Startups Stack Exchange Archive

I am looking for a way to get a HUGE list of every general physical product

I am looking for a way to get a HUGE list of every general physical product. Examples: coffee mug, video cards, mouse and keyboard, etc but for pretty much every physical product that can be sold.

Idea include, scraping amazon. But is this the only way? Do any databases exist like this?

Answer 12086

There is a HUGE database called EAN (>100 million).

From https://www.ean-search.org/:

What is an EAN ?

EAN, or EAN13, stands for International Article Number (originally European Article Number). It is an extension of the UPC codes and you’ll find them as barcodes on most everyday products. Sometimes the barcode is also called GTIN or GTIN13 (Global Trade Identifier).

Which information is included in an EAN ?

The EAN includes the country of origin, the manufacturer and a product number. In addition to that it includes a checksum. When you only look at the barcode, you can’t easily see which product it belongs to. Thus, this website provides a reverse EAN lookup, that tells you the product the EAN code belongs to.

#Is this database complete ?

Currently the database includes over 104.171.000 entries, but thats still only a fraction of all the EANs ever issued.

Answer 11689

There’s a couple thoughts here from around the net:

Amazon is gigantic, but the .xml.gz file in the second link appears to have a listing of various sub-maps, which you could use to get a good list.

If you don’t want to try and go the Amazon route, you might try going through APIs or site maps for other large sales sites like eBay, and looking for cloud maps of post tags, or site maps themselves.

eBay’s site map is a little more detailed, for example: http://pages.ebay.com/sitemap.html

From the eBay example, you could have someone write a script that opens each link, finds the subcategory listing for each, stores it, and then possibly repeats for each step down you want. That’s how scraping would go, at least.
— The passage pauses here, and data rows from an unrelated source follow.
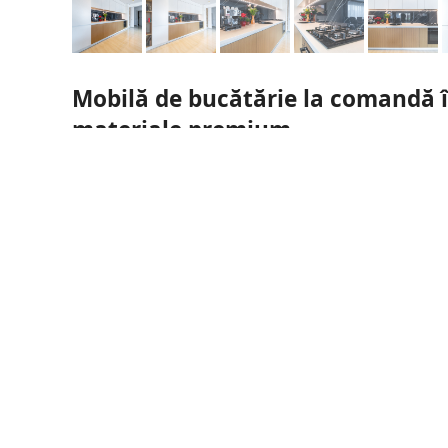
Mobilă de bucătărie la comandă 
materiale premium
Fronte Group îți prezintă un nou proiect de mobilă de b
space, cu o dispunere liniară și estetică contemporană. 
depozitare inteligente și funcționalitate pe termen lung
Finisaje de înaltă calitate
Mobilierul este construit din materiale premium, alese 
Carcasă: PAL alb, 18 mm
Fronturi corpuri de bază și corpuri deschise: MDF f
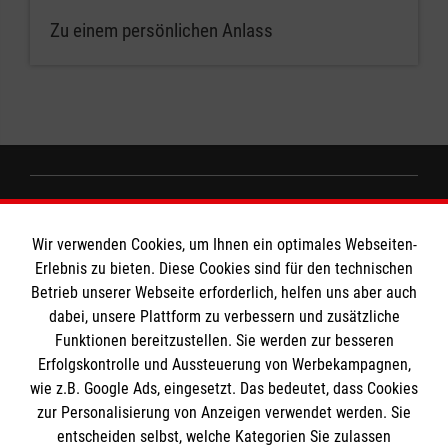
Zu einem persönlichen Anlass
Informationen
Wir verwenden Cookies, um Ihnen ein optimales Webseiten-
Erlebnis zu bieten. Diese Cookies sind für den technischen
Impressum
Betrieb unserer Webseite erforderlich, helfen uns aber auch
dabei, unsere Plattform zu verbessern und zusätzliche
Datenschutz
Die Malteser
Funktionen bereitzustellen. Sie werden zur besseren
Barrierefreiheit
Erfolgskontrolle und Aussteuerung von Werbekampagnen,
Kontakt
wie z.B. Google Ads, eingesetzt. Das bedeutet, dass Cookies
Malteser in Deutschland
zur Personalisierung von Anzeigen verwendet werden. Sie
Malteserorden
Spendenkonto
entscheiden selbst, welche Kategorien Sie zulassen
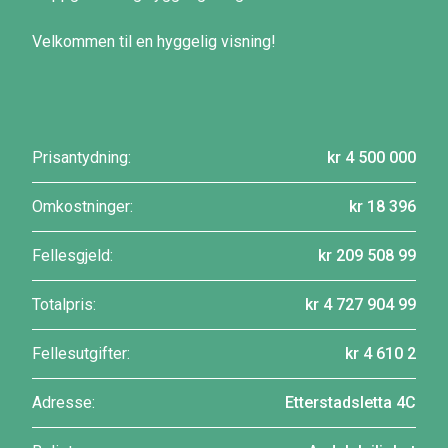
Velkommen til en hyggelig visning!
Prisantydning:
kr 4 500 000
Omkostninger:
kr 18 396
Fellesgjeld:
kr 209 508 99
Totalpris:
kr 4 727 904 99
Fellesutgifter:
kr 4 610 2
Adresse:
Etterstadsletta 4C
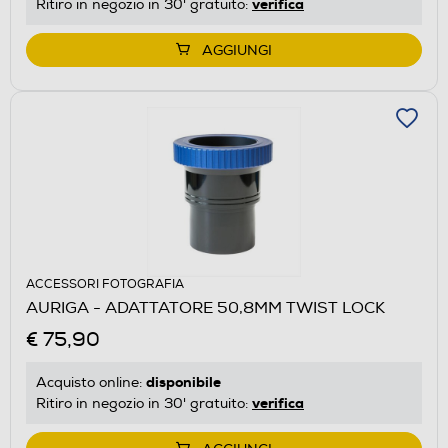
verifica
Ritiro in negozio in 30' gratuito:
AGGIUNGI
ACCESSORI FOTOGRAFIA
AURIGA - ADATTATORE 50,8MM TWIST LOCK
€ 75,90
disponibile
Acquisto online:
verifica
Ritiro in negozio in 30' gratuito:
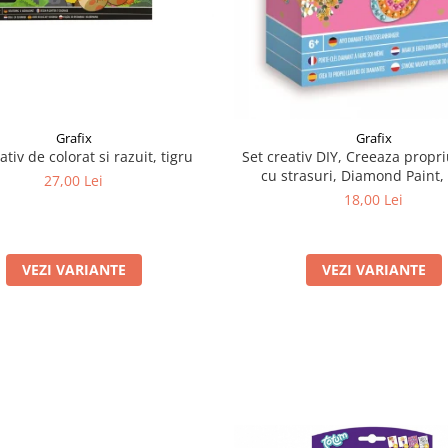
Grafix
Grafix
ativ de colorat si razuit, tigru
Set creativ DIY, Creeaza propri
cu strasuri, Diamond Paint, 
27,00 Lei
18,00 Lei
VEZI VARIANTE
VEZI VARIANTE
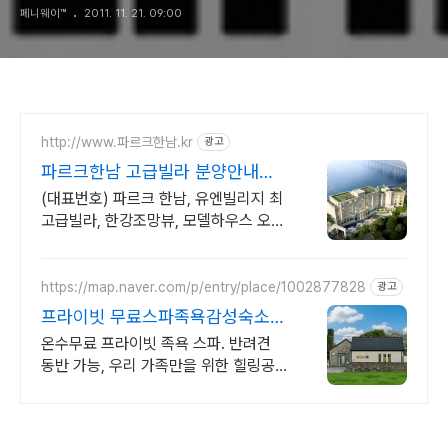
페니웨이™
2011. 11. 21. 09:00
http://www.파르크한남.kr
광고
파르크한남 고급빌라 분양안내
VIP갤러리 사전 방문예약
(대표번호) 파르크 한남, 유엔빌리지 최
고급빌라, 한강조망뷰, 모델하우스 오시
는길
https://map.naver.com/p/entry/place/1002877828
광고
프라이빗 무료스파족욕감성숙소
제주 돌담감성, 반려견 환영
온수무료 프라이빗 족욕 스파. 반려견
동반 가능, 우리 가족만을 위한 힐링공
간. 제주 이주 10년차 부부가 직접 짓고
꾸민 정성 가득 감성 스테이, 야외 바베
큐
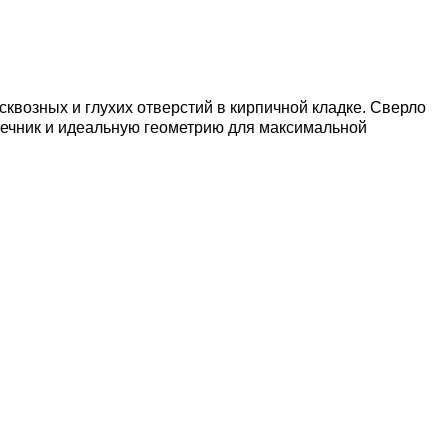
квозных и глухих отверстий в кирпичной кладке. Сверло
ечник и идеальную геометрию для максимальной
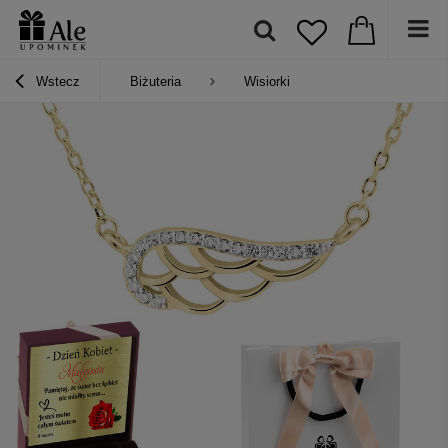
Wstecz
Biżuteria
Wisiorki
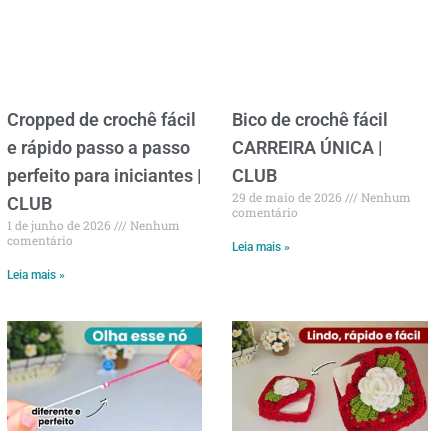
Cropped de crochê fácil
Bico de crochê fácil
e rápido passo a passo
CARREIRA ÚNICA |
perfeito para iniciantes |
CLUB
29 de maio de 2026
Nenhum
CLUB
comentário
1 de junho de 2026
Nenhum
comentário
Leia mais »
Leia mais »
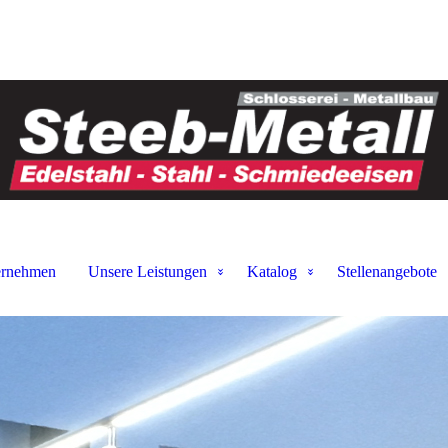
ernehmen
Unsere Leistungen
Katalog
Stellenangebote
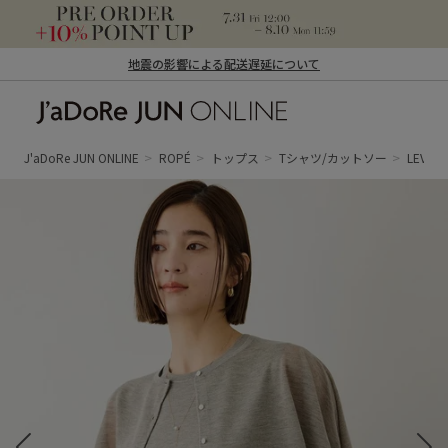
地震の影響による配送遅延について
J'aDoRe JUN ONLINE（ジャドール ジュ
ン オンライン）
J'aDoRe JUN ONLINE
ROPÉ
トップス
Tシャツ/カットソー
LEV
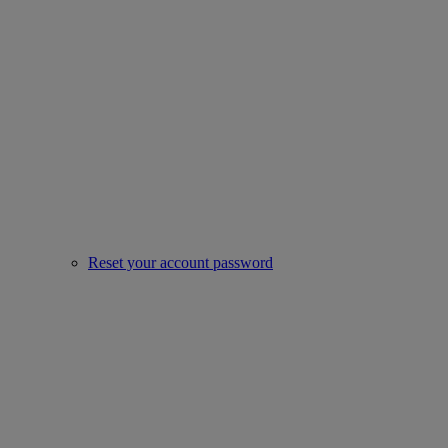
Reset your account password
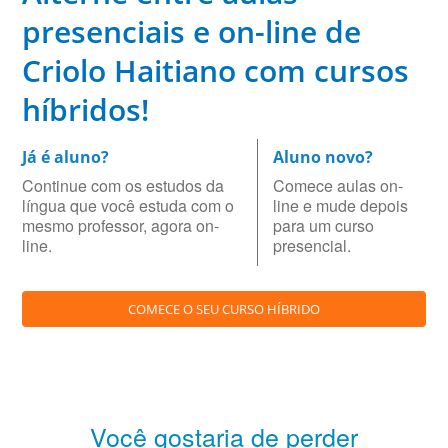
presenciais e on-line de
Criolo Haitiano com cursos
híbridos!
Já é aluno?
Aluno novo?
Continue com os estudos da
Comece aulas on-
língua que você estuda com o
line e mude depois
mesmo professor, agora on-
para um curso
line.
presencial.
COMECE O SEU CURSO HÍBRIDO
Você gostaria de perder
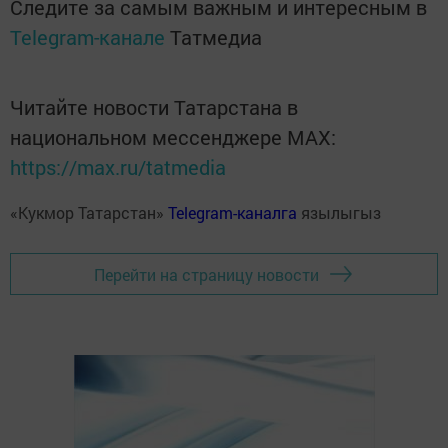
Следите за самым важным и интересным в
Telegram-канале
Татмедиа
Читайте новости Татарстана в
национальном мессенджере MАХ:
https://max.ru/tatmedia
«Кукмор Татарстан»
Telegram-каналга
язылыгыз
Перейти на страницу новости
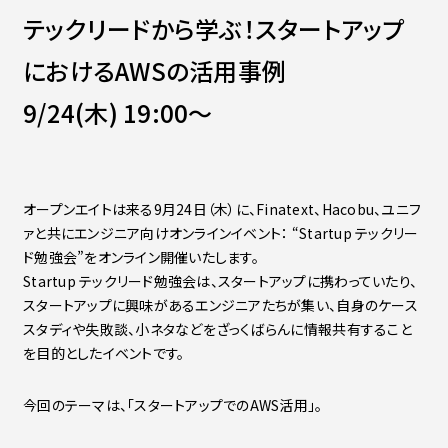
Contact
会社紹介資料
テックリードから学ぶ！スタートアップ
社員インタビュー
におけるAWSの活用事例
福利厚生
募集職種
9/24(木) 19:00～
オープンエイトは来る9月24日（木）に、Finatext、Hacobu、ユニフ
ァと共にエンジニア向けオンラインイベント： “Startup テックリー
ド勉強会”をオンライン開催いたします。
Startup テックリード勉強会は、スタートアップに携わっていたり、
スタートアップに興味があるエンジニアたちが集い、自身のケース
スタディや失敗談、小ネタなどをざっくばらんに情報共有すること
を目的としたイベントです。
今回のテーマは、「スタートアップでのAWS活用」。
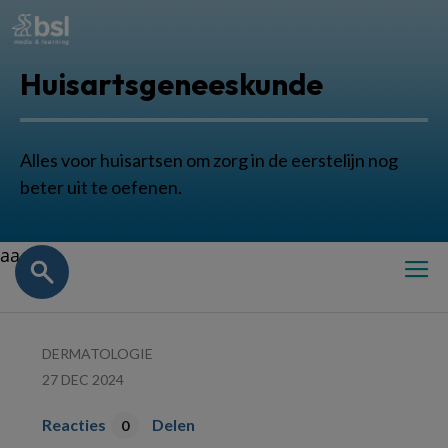
Huisartsgeneeskunde
Alles voor huisartsen om zorg in de eerstelijn nog
beter uit te oefenen.
aa
DERMATOLOGIE
27 DEC 2024
Reacties
Delen
0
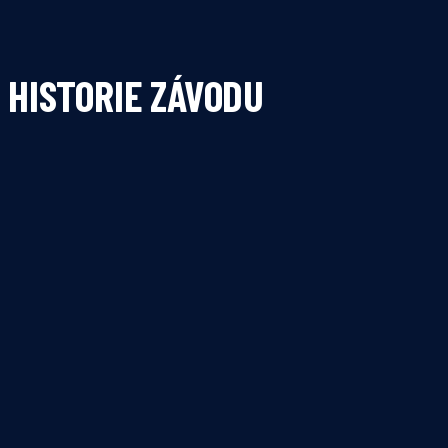
HISTORIE ZÁVODU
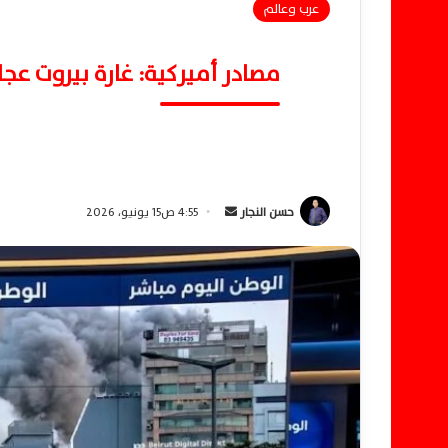
عرب وعالم
مصادر أميركية: غارة بيروت عج
حسن النجار
أ
4:55 ص15 يونيو، 2026
ر
س
ل
ب
ر
ي
د
ا
إ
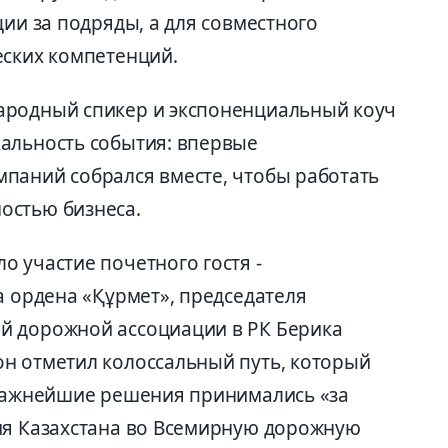
ции за подряды, а для совместного
еских компетенций.
ародный спикер и экспоненциальный коуч
альность события: впервые
паний собрался вместе, чтобы работать
остью бизнеса.
 участие почетного гостя -
а ордена «Құрмет», председателя
й дорожной ассоциации в РК Берика
н отметил колоссальный путь, который
 важнейшие решения принимались «за
ия Казахстана во Всемирную дорожную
Something to consider there is whether it’s legal – many / most / all of these sites will prohibit some or all of that sort of scraping, especially if you’re looking to use the results of it to make a profit. So, I’d review that before you go about hammering one of the sites to scrape out that info.

Another potential starting point: http://www.wholesalecentral.com/catoverview.htm

Answer 12244

Any list you’ll get will most likely not be ideal for what you want to use it for. You will probably find out that as soon as you have the list, most of it will be irrelevant to you and your needs. You’ll most likely be spending countless hours trying to clean it, categorise it and sort it.

Focus on quality over quantity


All content is licensed under CC BY-SA 3.0.